** PROVIDED DATA follows **
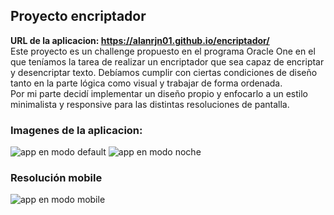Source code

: ## Proyecto encriptador
 **URL de la aplicacion: https://alanrjn01.github.io/encriptador/**  
Este proyecto es un challenge propuesto en el programa Oracle One en el que teníamos la tarea de realizar un encriptador que sea capaz de encriptar y desencriptar texto. Debíamos cumplir con ciertas condiciones de diseño tanto en la parte lógica como visual y trabajar de forma ordenada.  
Por mi parte decidí implementar un diseño propio y enfocarlo a un estilo minimalista y responsive para las distintas resoluciones de pantalla. 
### Imagenes de la aplicacion:  
![app en modo default](https://i.imgur.com/rpfRtiK.png) 
![app en modo noche](https://i.imgur.com/QR0DuE6.png)
### Resolución mobile
![app en modo mobile](https://i.imgur.com/dltOfdZ.png)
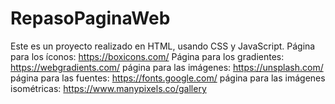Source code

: # RepasoPaginaWeb
Este es un proyecto realizado en HTML, usando CSS y JavaScript.
Página para los íconos: https://boxicons.com/
Página para los gradientes: https://webgradients.com/
página para las imágenes: https://unsplash.com/
página para las fuentes: https://fonts.google.com/
página para las imágenes isométricas: https://www.manypixels.co/gallery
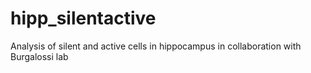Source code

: # hipp_silentactive
Analysis of silent and active cells in hippocampus in collaboration with Burgalossi lab
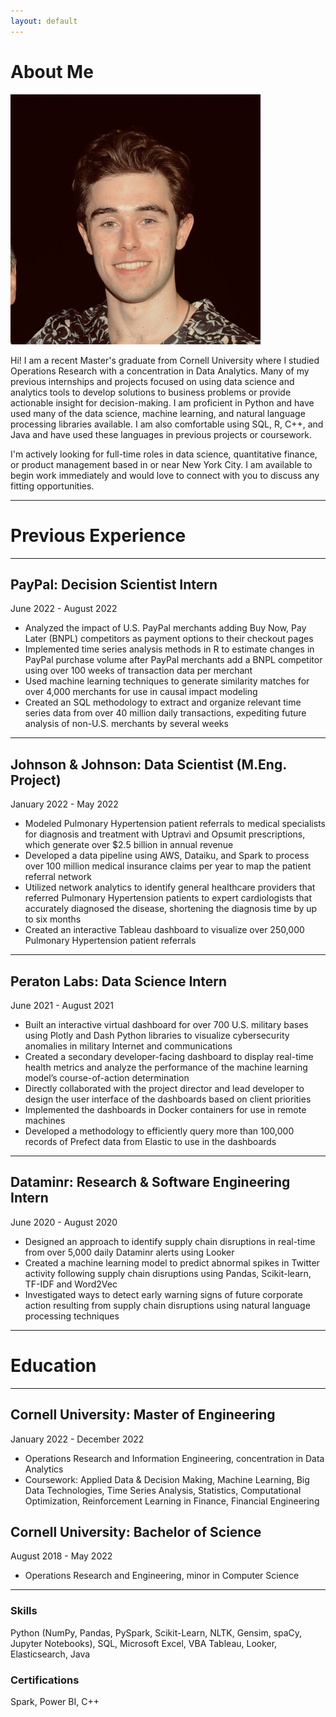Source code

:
 ```yaml
---
layout: default
---
```


# About Me

<img class="profile-picture" src="profile-photo.jpeg">

Hi! I am a recent Master's graduate from Cornell University where I studied Operations Research with a concentration in Data Analytics. Many of my previous internships and projects focused on using data science and analytics tools to develop solutions to business problems or provide actionable insight for decision-making. I am proficient in Python and have used many of the data science, machine learning, and natural language processing libraries available. I am also comfortable using SQL, R, C++, and Java and have used these languages in previous projects or coursework. 

I'm actively looking for full-time roles in data science, quantitative finance, or product management based in or near New York City. I am available to begin work immediately and would love to connect with you to discuss any fitting opportunities.

---

# Previous Experience

---

## PayPal: Decision Scientist Intern 
June 2022 - August 2022
* Analyzed the impact of U.S. PayPal merchants adding Buy Now, Pay Later (BNPL) competitors as payment options to their checkout pages
* Implemented time series analysis methods in R to estimate changes in PayPal purchase volume after PayPal merchants add a BNPL competitor using over 100 weeks of transaction data per merchant
* Used machine learning techniques to generate similarity matches for over 4,000 merchants for use in causal impact modeling
* Created an SQL methodology to extract and organize relevant time series data from over 40 million daily transactions, expediting future analysis of non-U.S. merchants by several weeks

---

## Johnson & Johnson: Data Scientist (M.Eng. Project)
January 2022 - May 2022

* Modeled Pulmonary Hypertension patient referrals to medical specialists for diagnosis and treatment with Uptravi and Opsumit prescriptions, which generate over $2.5 billion in annual revenue
* Developed a data pipeline using AWS, Dataiku, and Spark to process over 100 million medical insurance claims per year to map the patient referral network
* Utilized network analytics to identify general healthcare providers that referred Pulmonary Hypertension patients to expert cardiologists that accurately diagnosed the disease, shortening the diagnosis time by up to six months
* Created an interactive Tableau dashboard to visualize over 250,000 Pulmonary Hypertension patient referrals

---

## Peraton Labs: Data Science Intern
June 2021 - August 2021

* Built an interactive virtual dashboard for over 700 U.S. military bases using Plotly and Dash Python libraries to visualize cybersecurity anomalies in military Internet and communications
* Created a secondary developer-facing dashboard to display real-time health metrics and analyze the performance of the machine learning model’s course-of-action determination
* Directly collaborated with the project director and lead developer to design the user interface of the dashboards based on client priorities
* Implemented the dashboards in Docker containers for use in remote machines
* Developed a methodology to efficiently query more than 100,000 records of Prefect data from Elastic to use in the dashboards

---

## Dataminr: Research & Software Engineering Intern
June 2020 - August 2020

* Designed an approach to identify supply chain disruptions in real-time from over 5,000 daily Dataminr alerts using Looker
* Created a machine learning model to predict abnormal spikes in Twitter activity following supply chain disruptions using Pandas, Scikit-learn, TF-IDF and Word2Vec
* Investigated ways to detect early warning signs of future corporate action resulting from supply chain disruptions using natural language processing techniques

---

# Education

---

## Cornell University: Master of Engineering
January 2022 - December 2022

* Operations Research and Information Engineering, concentration in Data Analytics
* Coursework: Applied Data & Decision Making, Machine Learning, Big Data Technologies, Time Series Analysis, Statistics, Computational Optimization, Reinforcement Learning in Finance, Financial Engineering

## Cornell University: Bachelor of Science
August 2018 - May 2022

* Operations Research and Engineering, minor in Computer Science

---

### Skills
Python (NumPy, Pandas, PySpark, Scikit-Learn, NLTK, Gensim, spaCy, Jupyter Notebooks), SQL, Microsoft Excel, VBA Tableau, Looker, Elasticsearch, Java

### Certifications
Spark, Power BI, C++

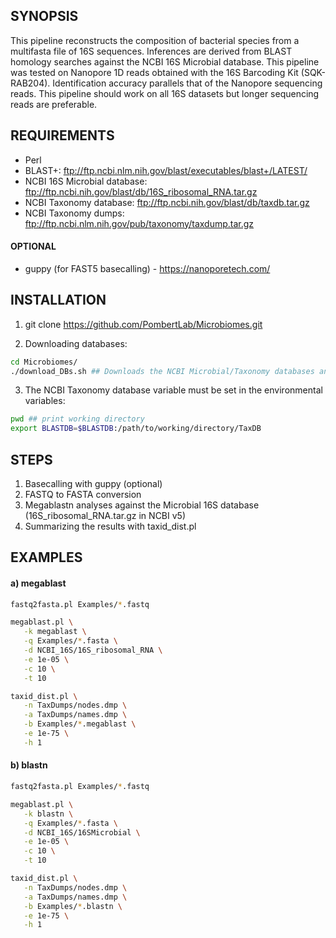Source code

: ## SYNOPSIS
This pipeline reconstructs the composition of bacterial species from a multifasta file of 16S sequences. Inferences are derived from BLAST homology searches against the NCBI 16S Microbial database. This pipeline was tested on Nanopore 1D reads obtained with the 16S Barcoding Kit (SQK-RAB204). Identification accuracy parallels that of the Nanopore sequencing reads. This pipeline should work on all 16S datasets but longer sequencing reads are preferable. 

## REQUIREMENTS
- Perl
- BLAST+: ftp://ftp.ncbi.nlm.nih.gov/blast/executables/blast+/LATEST/
- NCBI 16S Microbial database: ftp://ftp.ncbi.nih.gov/blast/db/16S_ribosomal_RNA.tar.gz
- NCBI Taxonomy database: ftp://ftp.ncbi.nih.gov/blast/db/taxdb.tar.gz
- NCBI Taxonomy dumps: ftp://ftp.ncbi.nlm.nih.gov/pub/taxonomy/taxdump.tar.gz

#### OPTIONAL
- guppy (for FAST5 basecalling) - https://nanoporetech.com/

## INSTALLATION

1) git clone https://github.com/PombertLab/Microbiomes.git

2) Downloading databases:
```Bash
cd Microbiomes/
./download_DBs.sh ## Downloads the NCBI Microbial/Taxonomy databases and dump files in current directory
```

3) The NCBI Taxonomy database variable must be set in the environmental variables:
```Bash
pwd ## print working directory
export BLASTDB=$BLASTDB:/path/to/working/directory/TaxDB
```

## STEPS
1) Basecalling with guppy (optional)
2) FASTQ to FASTA conversion
3) Megablastn analyses against the Microbial 16S database (16S_ribosomal_RNA.tar.gz in NCBI v5)
4) Summarizing the results with taxid_dist.pl

## EXAMPLES
#### a) megablast
```Bash
fastq2fasta.pl Examples/*.fastq

megablast.pl \
   -k megablast \
   -q Examples/*.fasta \
   -d NCBI_16S/16S_ribosomal_RNA \
   -e 1e-05 \
   -c 10 \
   -t 10

taxid_dist.pl \
   -n TaxDumps/nodes.dmp \
   -a TaxDumps/names.dmp \
   -b Examples/*.megablast \
   -e 1e-75 \
   -h 1
```

#### b) blastn
```Bash
fastq2fasta.pl Examples/*.fastq

megablast.pl \
   -k blastn \
   -q Examples/*.fasta \
   -d NCBI_16S/16SMicrobial \
   -e 1e-05 \
   -c 10 \
   -t 10

taxid_dist.pl \
   -n TaxDumps/nodes.dmp \
   -a TaxDumps/names.dmp \
   -b Examples/*.blastn \
   -e 1e-75 \
   -h 1
```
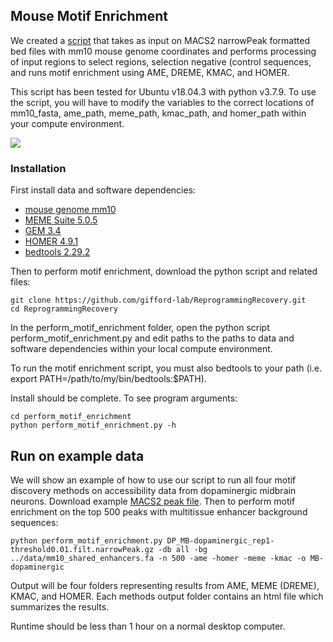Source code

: ## Mouse Motif Enrichment
We created a [script](https://raw.githubusercontent.com/gifford-lab/ReprogrammingRecovery/main/perform_motif_enrichment/perform_motif_enrichment.py) that takes as input on MACS2 narrowPeak formatted bed files with mm10 mouse genome coordinates and performs processing of input regions to select regions, selection negative (control sequences, and runs motif enrichment using AME, DREME, KMAC, and HOMER. 

This script has been tested for Ubuntu v18.04.3 with python v3.7.9. To use the script, you will have to modify the variables to the correct locations of mm10_fasta, ame_path, meme_path, kmac_path, and homer_path within your compute environment.

![](/assets/motif_enrichment.png)

### Installation
First install data and software dependencies:
- [mouse genome mm10](https://hgdownload.soe.ucsc.edu/goldenPath/mm10/bigZips/mm10.fa.gz)
- [MEME Suite 5.0.5](https://meme-suite.org/meme/doc/download.html) 
- [GEM 3.4](http://groups.csail.mit.edu/cgs/gem/kmac/)
- [HOMER 4.9.1](http://homer.ucsd.edu/homer/)
- [bedtools 2.29.2](https://bedtools.readthedocs.io/en/latest/content/installation.html)

Then to perform motif enrichment, download the python script and related files:
```
git clone https://github.com/gifford-lab/ReprogrammingRecovery.git
cd ReprogrammingRecovery
```
In the perform_motif_enrichment folder, open the python script perform_motif_enrichment.py and edit paths to the paths to data and software dependencies within your local compute environment.

To run the motif enrichment script, you must also bedtools to your path (i.e. export PATH=/path/to/my/bin/bedtools:$PATH).

Install should be complete. To see program arguments: 
```
cd perform_motif_enrichment
python perform_motif_enrichment.py -h
```

## Run on example data
We will show an example of how to use our script to run all four motif discovery methods on accessibility data from dopaminergic midbrain neurons. Download example [MACS2 peak file](http://reprogramdata.csail.mit.edu/atac/peaks/DP_MB-dopaminergic_rep1-threshold0.01.filt.narrowPeak.gz). Then to perform motif enrichment on the top 500 peaks with multitissue enhancer background sequences:
```
python perform_motif_enrichment.py DP_MB-dopaminergic_rep1-threshold0.01.filt.narrowPeak.gz -db all -bg ../data/mm10_shared_enhancers.fa -n 500 -ame -homer -meme -kmac -o MB-dopaminergic
```
Output will be four folders representing results from AME, MEME (DREME), KMAC, and HOMER. Each methods output folder contains an html file which summarizes the results. 

Runtime should be less than 1 hour on a normal desktop computer. 


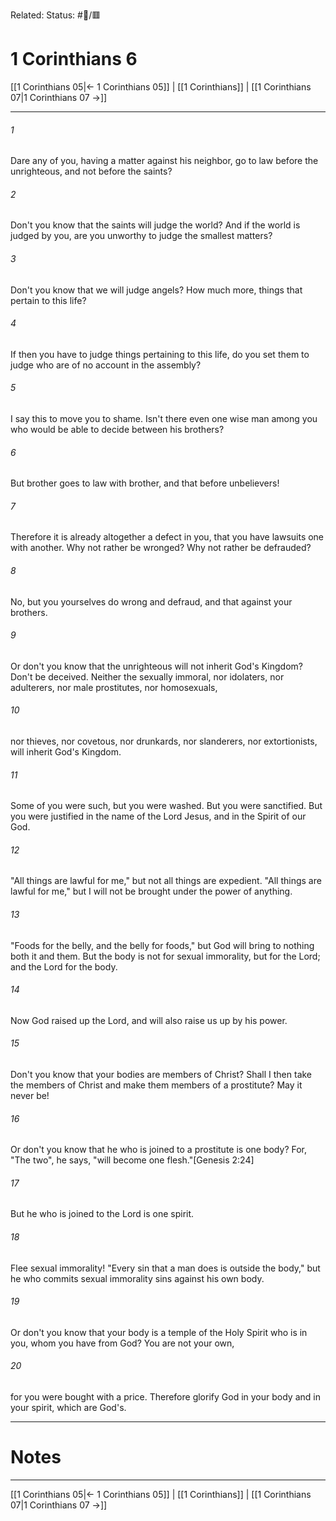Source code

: Related:
Status: #📖/🟥
# 1 Corinthians 6

[[1 Corinthians 05|← 1 Corinthians 05]] | [[1 Corinthians]] | [[1 Corinthians 07|1 Corinthians 07 →]]
***



###### 1 
Dare any of you, having a matter against his neighbor, go to law before the unrighteous, and not before the saints? 

###### 2 
Don't you know that the saints will judge the world? And if the world is judged by you, are you unworthy to judge the smallest matters? 

###### 3 
Don't you know that we will judge angels? How much more, things that pertain to this life? 

###### 4 
If then you have to judge things pertaining to this life, do you set them to judge who are of no account in the assembly? 

###### 5 
I say this to move you to shame. Isn't there even one wise man among you who would be able to decide between his brothers? 

###### 6 
But brother goes to law with brother, and that before unbelievers! 

###### 7 
Therefore it is already altogether a defect in you, that you have lawsuits one with another. Why not rather be wronged? Why not rather be defrauded? 

###### 8 
No, but you yourselves do wrong and defraud, and that against your brothers. 

###### 9 
Or don't you know that the unrighteous will not inherit God's Kingdom? Don't be deceived. Neither the sexually immoral, nor idolaters, nor adulterers, nor male prostitutes, nor homosexuals, 

###### 10 
nor thieves, nor covetous, nor drunkards, nor slanderers, nor extortionists, will inherit God's Kingdom. 

###### 11 
Some of you were such, but you were washed. But you were sanctified. But you were justified in the name of the Lord Jesus, and in the Spirit of our God. 

###### 12 
"All things are lawful for me," but not all things are expedient. "All things are lawful for me," but I will not be brought under the power of anything. 

###### 13 
"Foods for the belly, and the belly for foods," but God will bring to nothing both it and them. But the body is not for sexual immorality, but for the Lord; and the Lord for the body. 

###### 14 
Now God raised up the Lord, and will also raise us up by his power. 

###### 15 
Don't you know that your bodies are members of Christ? Shall I then take the members of Christ and make them members of a prostitute? May it never be! 

###### 16 
Or don't you know that he who is joined to a prostitute is one body? For, "The two", he says, "will become one flesh."<crossref intro="6:16">[Genesis 2:24]</crossref> 

###### 17 
But he who is joined to the Lord is one spirit. 

###### 18 
Flee sexual immorality! "Every sin that a man does is outside the body," but he who commits sexual immorality sins against his own body. 

###### 19 
Or don't you know that your body is a temple of the Holy Spirit who is in you, whom you have from God? You are not your own, 

###### 20 
for you were bought with a price. Therefore glorify God in your body and in your spirit, which are God's.

---
# Notes


***
[[1 Corinthians 05|← 1 Corinthians 05]] | [[1 Corinthians]] | [[1 Corinthians 07|1 Corinthians 07 →]]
** End of PROVIDED DATA **
### TASK TO CARRY OUT
Filter the records above down to the lines containing "Pulmonary".

### REPLY
* Modeled Pulmonary Hypertension patient referrals to medical specialists for diagnosis and treatment with Uptravi and Opsumit prescriptions, which generate over $2.5 billion in annual revenue
* Utilized network analytics to identify general healthcare providers that referred Pulmonary Hypertension patients to expert cardiologists that accurately diagnosed the disease, shortening the diagnosis time by up to six months
* Created an interactive Tableau dashboard to visualize over 250,000 Pulmonary Hypertension patient referrals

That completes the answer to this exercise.